Tesla is currently ramping up production of the Model S in order to shorten wait times as the Model X comes online and adds thousands of customers to the waitlist. Currently, the Model X has 20,510 reservations, and the count increases by about 40-45 per day. This rate will probably increase as Tesla reveals more about the Model X and offers test drives, and in all probability, the Model X will have 30,000+ reservations by the time it enters production. The Model X will lure many consumers as it will be one of the highest performing SUVs on the market. Other desirable features for consumers include higher safety, more cargo space, and unique doors. The Model X could potentially reach 100,000 units worldwide per year, which is a similar volume to the BMW X5 and the Mercedes M-Class. In the base case, the Model X would probably sell around 55,000 units per year, as demand is expected to be similar if not more than for the Model S. A bearish case for the Model X's sales would be 35,000 units per year, which is similar to the BMW X6 and Audi Q7 sales volumes, which are at the bottom of the market in the ultra-luxury SUV market.
Finally, the Model 3 will be the main driver of demand for Tesla. The Model 3 will be attractive to many buyers because it will be at the $35,000 price range, and after gasoline savings and maintenance savings, it could be comparable in cost to vehicles in the $25,000 price range, yet have the performance and luxury of vehicles that are in the $35,000 price range (if Tesla executes properly). Another reason that the Model 3 will have a strong allure is the fact that it will be an almost completely American made green vehicle due to the fact that Tesla is going to build its batteries in the Gigafactory which will be located in Nevada. The Model 3 could potentially sell in similar volumes to the BMW 3 series, which would be 500,000 units per year. A base case for Model 3 demand would be 400,000 units per year, which is competitive with the Audi A4 and the Mercedes C-Class. However, if the Model 3 doesn't live up to expectations, sales would still be high because it will be an electric car with a 200 mile driving range, and thus will be acceptable to many buyers. Based on this, a bearish case for the Model 3 is 150,000 units per year.
In total, if Tesla executes well and receives demand akin to the most successful models in their price range, Tesla has the potential to have demand of 670,000 cars in 2020, which would mean that Tesla would have to open a new assembly plant and not enter the battery storage business yet because of such large demand for their cars. In the base case, Tesla would be selling 510,000 units per year in 2020 as their Model S/X/3 compete with slightly less successful models in their respective price ranges. The base case is in line with what Tesla projects in 2020 currently.
■ ■ ■ ■
(Work task 1):
According to the passage on Tesla's projected demand, what is the bearish case for Model 3 sales?
(Work task 2):
Resume the passage on Tesla's projected demand from where it stops.

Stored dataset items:
■ ■ ■ ■
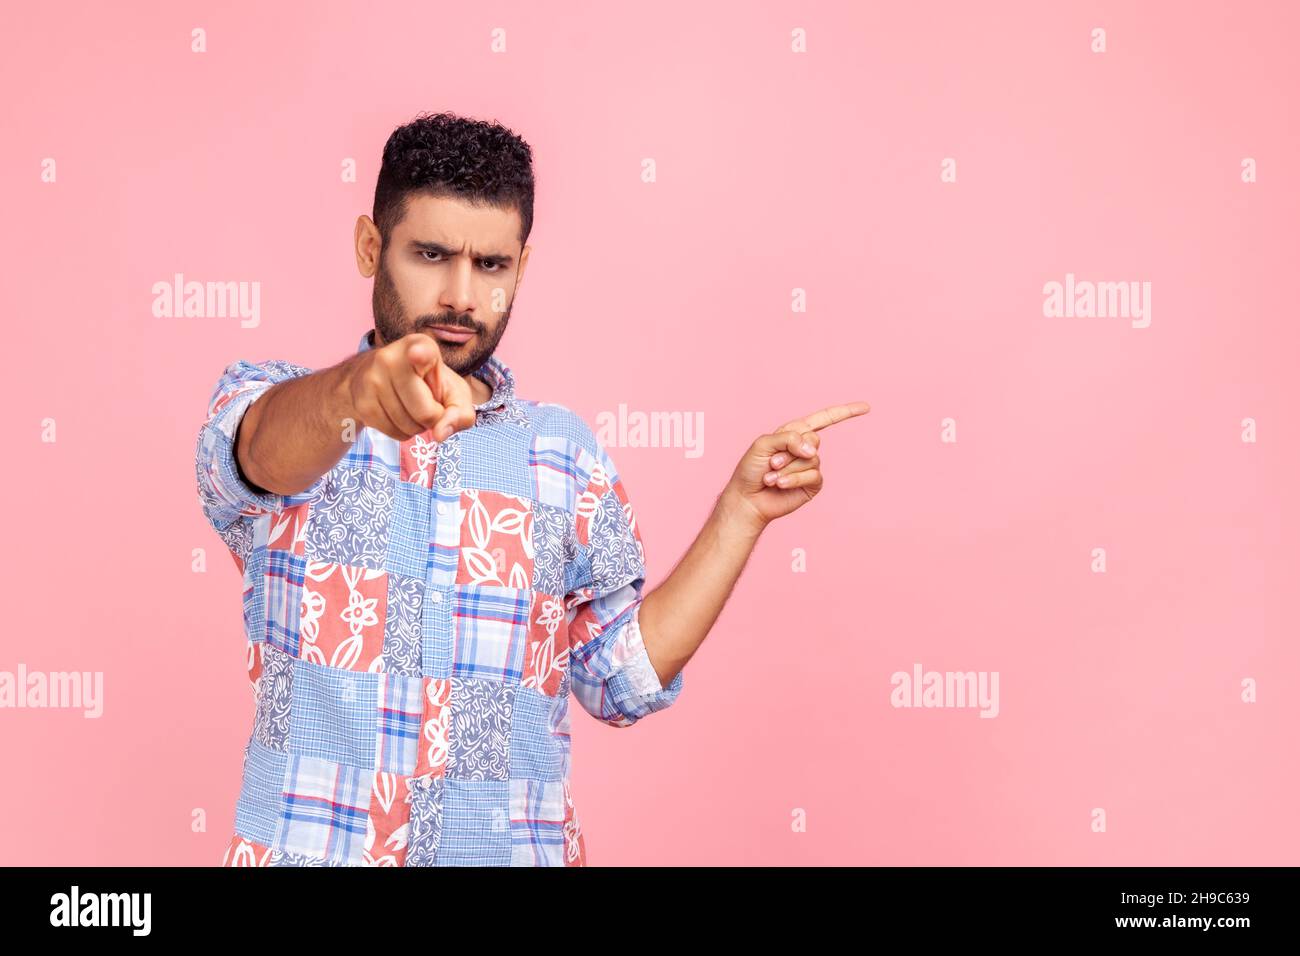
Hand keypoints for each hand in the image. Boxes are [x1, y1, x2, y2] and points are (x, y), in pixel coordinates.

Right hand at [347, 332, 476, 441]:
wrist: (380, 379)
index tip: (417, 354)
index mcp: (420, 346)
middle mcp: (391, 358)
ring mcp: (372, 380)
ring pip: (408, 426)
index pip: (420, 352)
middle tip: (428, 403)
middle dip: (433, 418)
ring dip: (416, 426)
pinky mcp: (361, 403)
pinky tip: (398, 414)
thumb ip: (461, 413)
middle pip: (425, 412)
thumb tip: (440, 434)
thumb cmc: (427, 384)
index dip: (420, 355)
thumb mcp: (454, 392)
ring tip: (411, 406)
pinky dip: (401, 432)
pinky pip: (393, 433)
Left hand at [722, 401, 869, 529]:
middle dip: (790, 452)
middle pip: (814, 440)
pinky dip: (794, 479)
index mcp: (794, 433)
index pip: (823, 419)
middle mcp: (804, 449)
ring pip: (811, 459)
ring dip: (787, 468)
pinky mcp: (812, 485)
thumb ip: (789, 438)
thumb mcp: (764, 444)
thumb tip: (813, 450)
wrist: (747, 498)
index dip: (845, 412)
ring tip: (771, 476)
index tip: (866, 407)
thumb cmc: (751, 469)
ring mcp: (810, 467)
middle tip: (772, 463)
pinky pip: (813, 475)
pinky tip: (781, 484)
■ ■ ■ ■
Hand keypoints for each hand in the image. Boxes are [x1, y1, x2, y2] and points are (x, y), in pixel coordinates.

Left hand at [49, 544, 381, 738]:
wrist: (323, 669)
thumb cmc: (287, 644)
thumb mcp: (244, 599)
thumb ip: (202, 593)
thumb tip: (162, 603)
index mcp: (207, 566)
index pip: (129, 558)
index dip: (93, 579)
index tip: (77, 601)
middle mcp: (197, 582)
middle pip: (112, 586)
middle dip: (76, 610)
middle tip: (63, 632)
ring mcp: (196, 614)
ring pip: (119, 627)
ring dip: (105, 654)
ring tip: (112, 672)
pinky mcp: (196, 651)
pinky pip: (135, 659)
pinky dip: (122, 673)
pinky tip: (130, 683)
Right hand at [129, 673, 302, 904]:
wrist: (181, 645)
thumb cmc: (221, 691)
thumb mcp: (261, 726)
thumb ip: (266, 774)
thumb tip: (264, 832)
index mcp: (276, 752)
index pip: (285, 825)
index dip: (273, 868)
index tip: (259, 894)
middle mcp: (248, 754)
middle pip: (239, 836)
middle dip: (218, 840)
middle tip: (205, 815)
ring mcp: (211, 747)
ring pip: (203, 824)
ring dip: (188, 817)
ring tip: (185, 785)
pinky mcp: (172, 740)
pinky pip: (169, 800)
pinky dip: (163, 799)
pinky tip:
■ ■ ■ ■
(Response 1):
150,000 units per year.

(Response 2):
However, Tesla could become a niche player, and the Model S/X/3 might only appeal to buyers because they are electric and environmentally sound. In this bearish case, Tesla would sell only 220,000 cars in 2020, which would be comparable to Porsche, which sold 165,808 cars in 2013. All three of these cases have some conservatism built in because the sales are based on sales of other models in 2013, and don't account for growth in automobile sales between 2013-2020. Also, all three cases are based on sales of other cars in the price range, however, electric cars are cheaper to operate, so shoppers in lower price ranges might step up. Furthermore, the cars on which these sales projections are based on are competitive in their price range because they offer superior performance, luxury, and/or safety. Because Tesla's cars are electric, their sales will get a boost from people who are concerned about the environment. Although these projections all seem overly ambitious, they actually have a variety of conservative assumptions built into them.


Competition
Although there is a very real possibility that Tesla will have competition, it is unlikely and will not take market share from Tesla. Competition is unlikely because Tesla is ahead of everyone else with their Supercharger network, and also because no other company has plans to build a Gigafactory that will allow it to reduce prices for their batteries and allow them to manufacture their cars on a mass scale. Also, even if other companies overcome these obstacles, their electric cars are more likely to take away market share from other ICEs rather than Tesla. In other words, if GM introduces an electric car that sells 200,000 units in that year, it is likely that most of the people who buy that car are switching from a gasoline car rather than a Tesla, which means the electric car market simply increased by 200,000 cars that year.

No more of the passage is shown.